Greenpeace have released their latest edition of their Guide to Greener Electronics rating Nintendo at the very bottom of the list of 18 electronics companies. It turns out that they’re bottom by default because Nintendo didn’t supply any data. So until Nintendo do supply some data, it’s not possible to tell how green (or not) they are.

Having been involved in trialling the Current Cost monitor recently, I’m interested in not only the company’s green credentials (which the Guide addresses) but the actual Wii’s green credentials, specifically its power consumption (which the Guide doesn’t seem to address). I think this kind of information would be useful to consumers – even if it doesn’t influence whether or not to buy the Wii, information about standby consumption etc would help consumers know whether they’re happy to leave the Wii plugged in 24 hours a day..

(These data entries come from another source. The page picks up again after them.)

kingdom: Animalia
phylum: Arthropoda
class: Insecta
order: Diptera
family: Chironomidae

I’m interested to know because (like 6 million other people in Europe) I have a Nintendo Wii. So the other night I had a look at the Wii system settings. And found the WiiConnect24 option, which I hadn’t come across before.

In there, you can set your Wii to be:

  • Always connected to the internet (via the wireless connection that you’ve set up previously) regardless of whether you’re using the Wii or not (when in Standby, the orange light shows)
  • Always connected to the internet while you’re using the Wii but not when the Wii switches to Standby (when in Standby, the red light shows)
  • Not connected to the internet at all, even when you’re using the Wii

By default, after you have set up the wireless connection and enabled WiiConnect24 (which is required to be able to visit the online shop etc and which I must have enabled at some stage), the Wii is set to the first option–connected to the internet always, even when the Wii switches to Standby when you’re not actually using it. A benefit of being always online is that the little blue light on the front flashes to alert you that you have received a message (from a Wii friend or from Nintendo) or that there is an update available for you to download. Personally, this is of no interest to me.

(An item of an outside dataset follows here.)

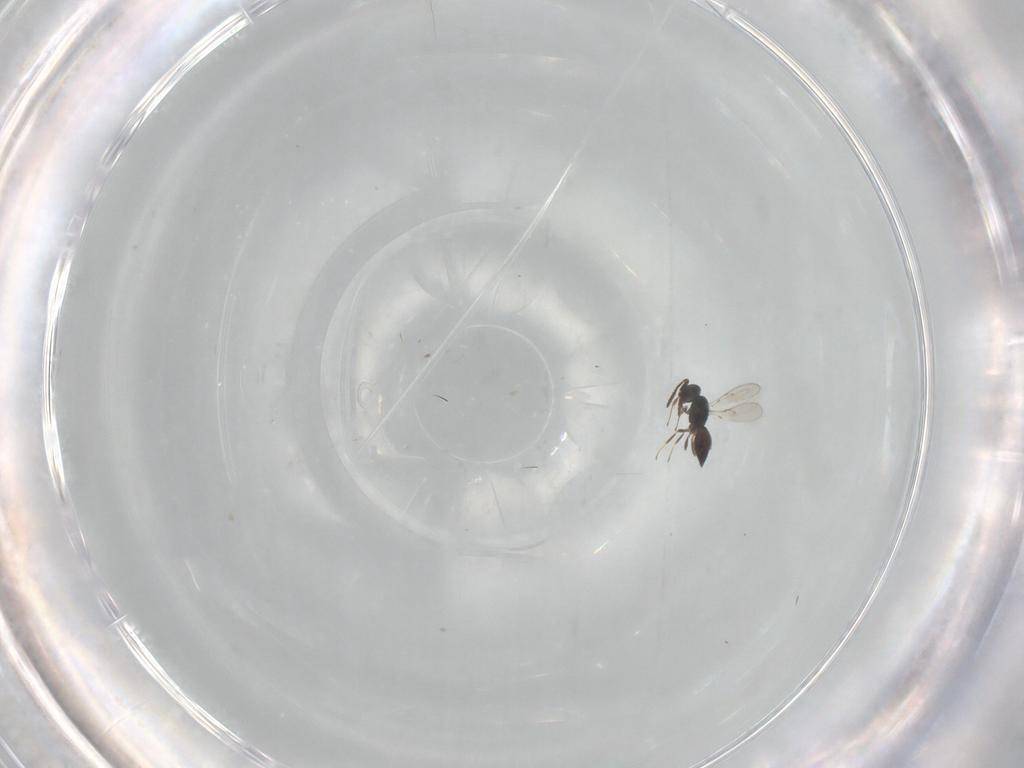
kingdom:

So, anyway, AndySC took his Maplin power meter to his Wii and found that when being used (green light), the Wii draws about 15 Watts, which isn’t too bad really – considering that a laptop can take anything between 20 and 50 Watts, I think. And you’re actually making use of that 15 Watts.

In Standby without an internet connection (red light), the Wii draws less than 1 Watt. Again, not bad. You could unplug it if you wanted to save that Watt but 1 Watt on Standby is pretty good (this is based on a meter for which 1 Watt is the minimum reading, I think).

The bit that seems silly is if you leave your Wii in Standby with the WiiConnect24 internet connection enabled to be always on, the Wii is drawing about 9 Watts of power (over half of what it draws when you’re actively playing on it). Okay, I can see that for some people being alerted with the flashing blue light when you have a message is useful. And maybe it’s useful to be alerted that there’s a new update available so that you can download it when you’re not actually wanting to play on your Wii. What I don’t agree with is having the always-on option as the default setting.

From a usability perspective, having everything enabled by default is good in that the user isn’t prevented from doing any of the things that they might want to do (like receive message or update alerts). But if that wasn’t enabled, would many people actually miss it? It’s not like they wouldn’t still receive messages and alerts – they’d just find out about them the next time they switch on the Wii to play – and, presumably that’s fairly regularly if they’re into using the messaging and updates regularly.

Okay, so 9 Watts doesn’t seem a huge amount of electricity, but even if I use my Wii for 8 hours a day, every day (which is a long long way from the reality), that’s still 16 hours a day that the Wii is sitting there doing nothing at 9 Watts. And it’s that ‘sitting there doing nothing’ that really adds up against the environment and my electricity bill.

I discovered a couple of other features that require WiiConnect24 to be always on are the News and Weather channels but I think this requirement might be a bug – afterall, why should the Wii need to check the news and weather while you’re not using the Wii? When you open the News or Weather channel, I’m sure it checks for the latest information anyway. If anyone from Nintendo reads this, can you check this out?

So, the upshot is that while WiiConnect24 might be useful to some people, it’d be a bit more environmentally friendly to set it so that the internet connection is disabled when the Wii is in Standby. Let that red light glow!

I agree with Greenpeace that it’s important to know how environmentally friendly the company itself (Wii consumption aside) is so I’ll be interested to know what they conclude when Nintendo actually do provide them with data. Will Nintendo be able to overtake the dawdling Microsoft and Phillips?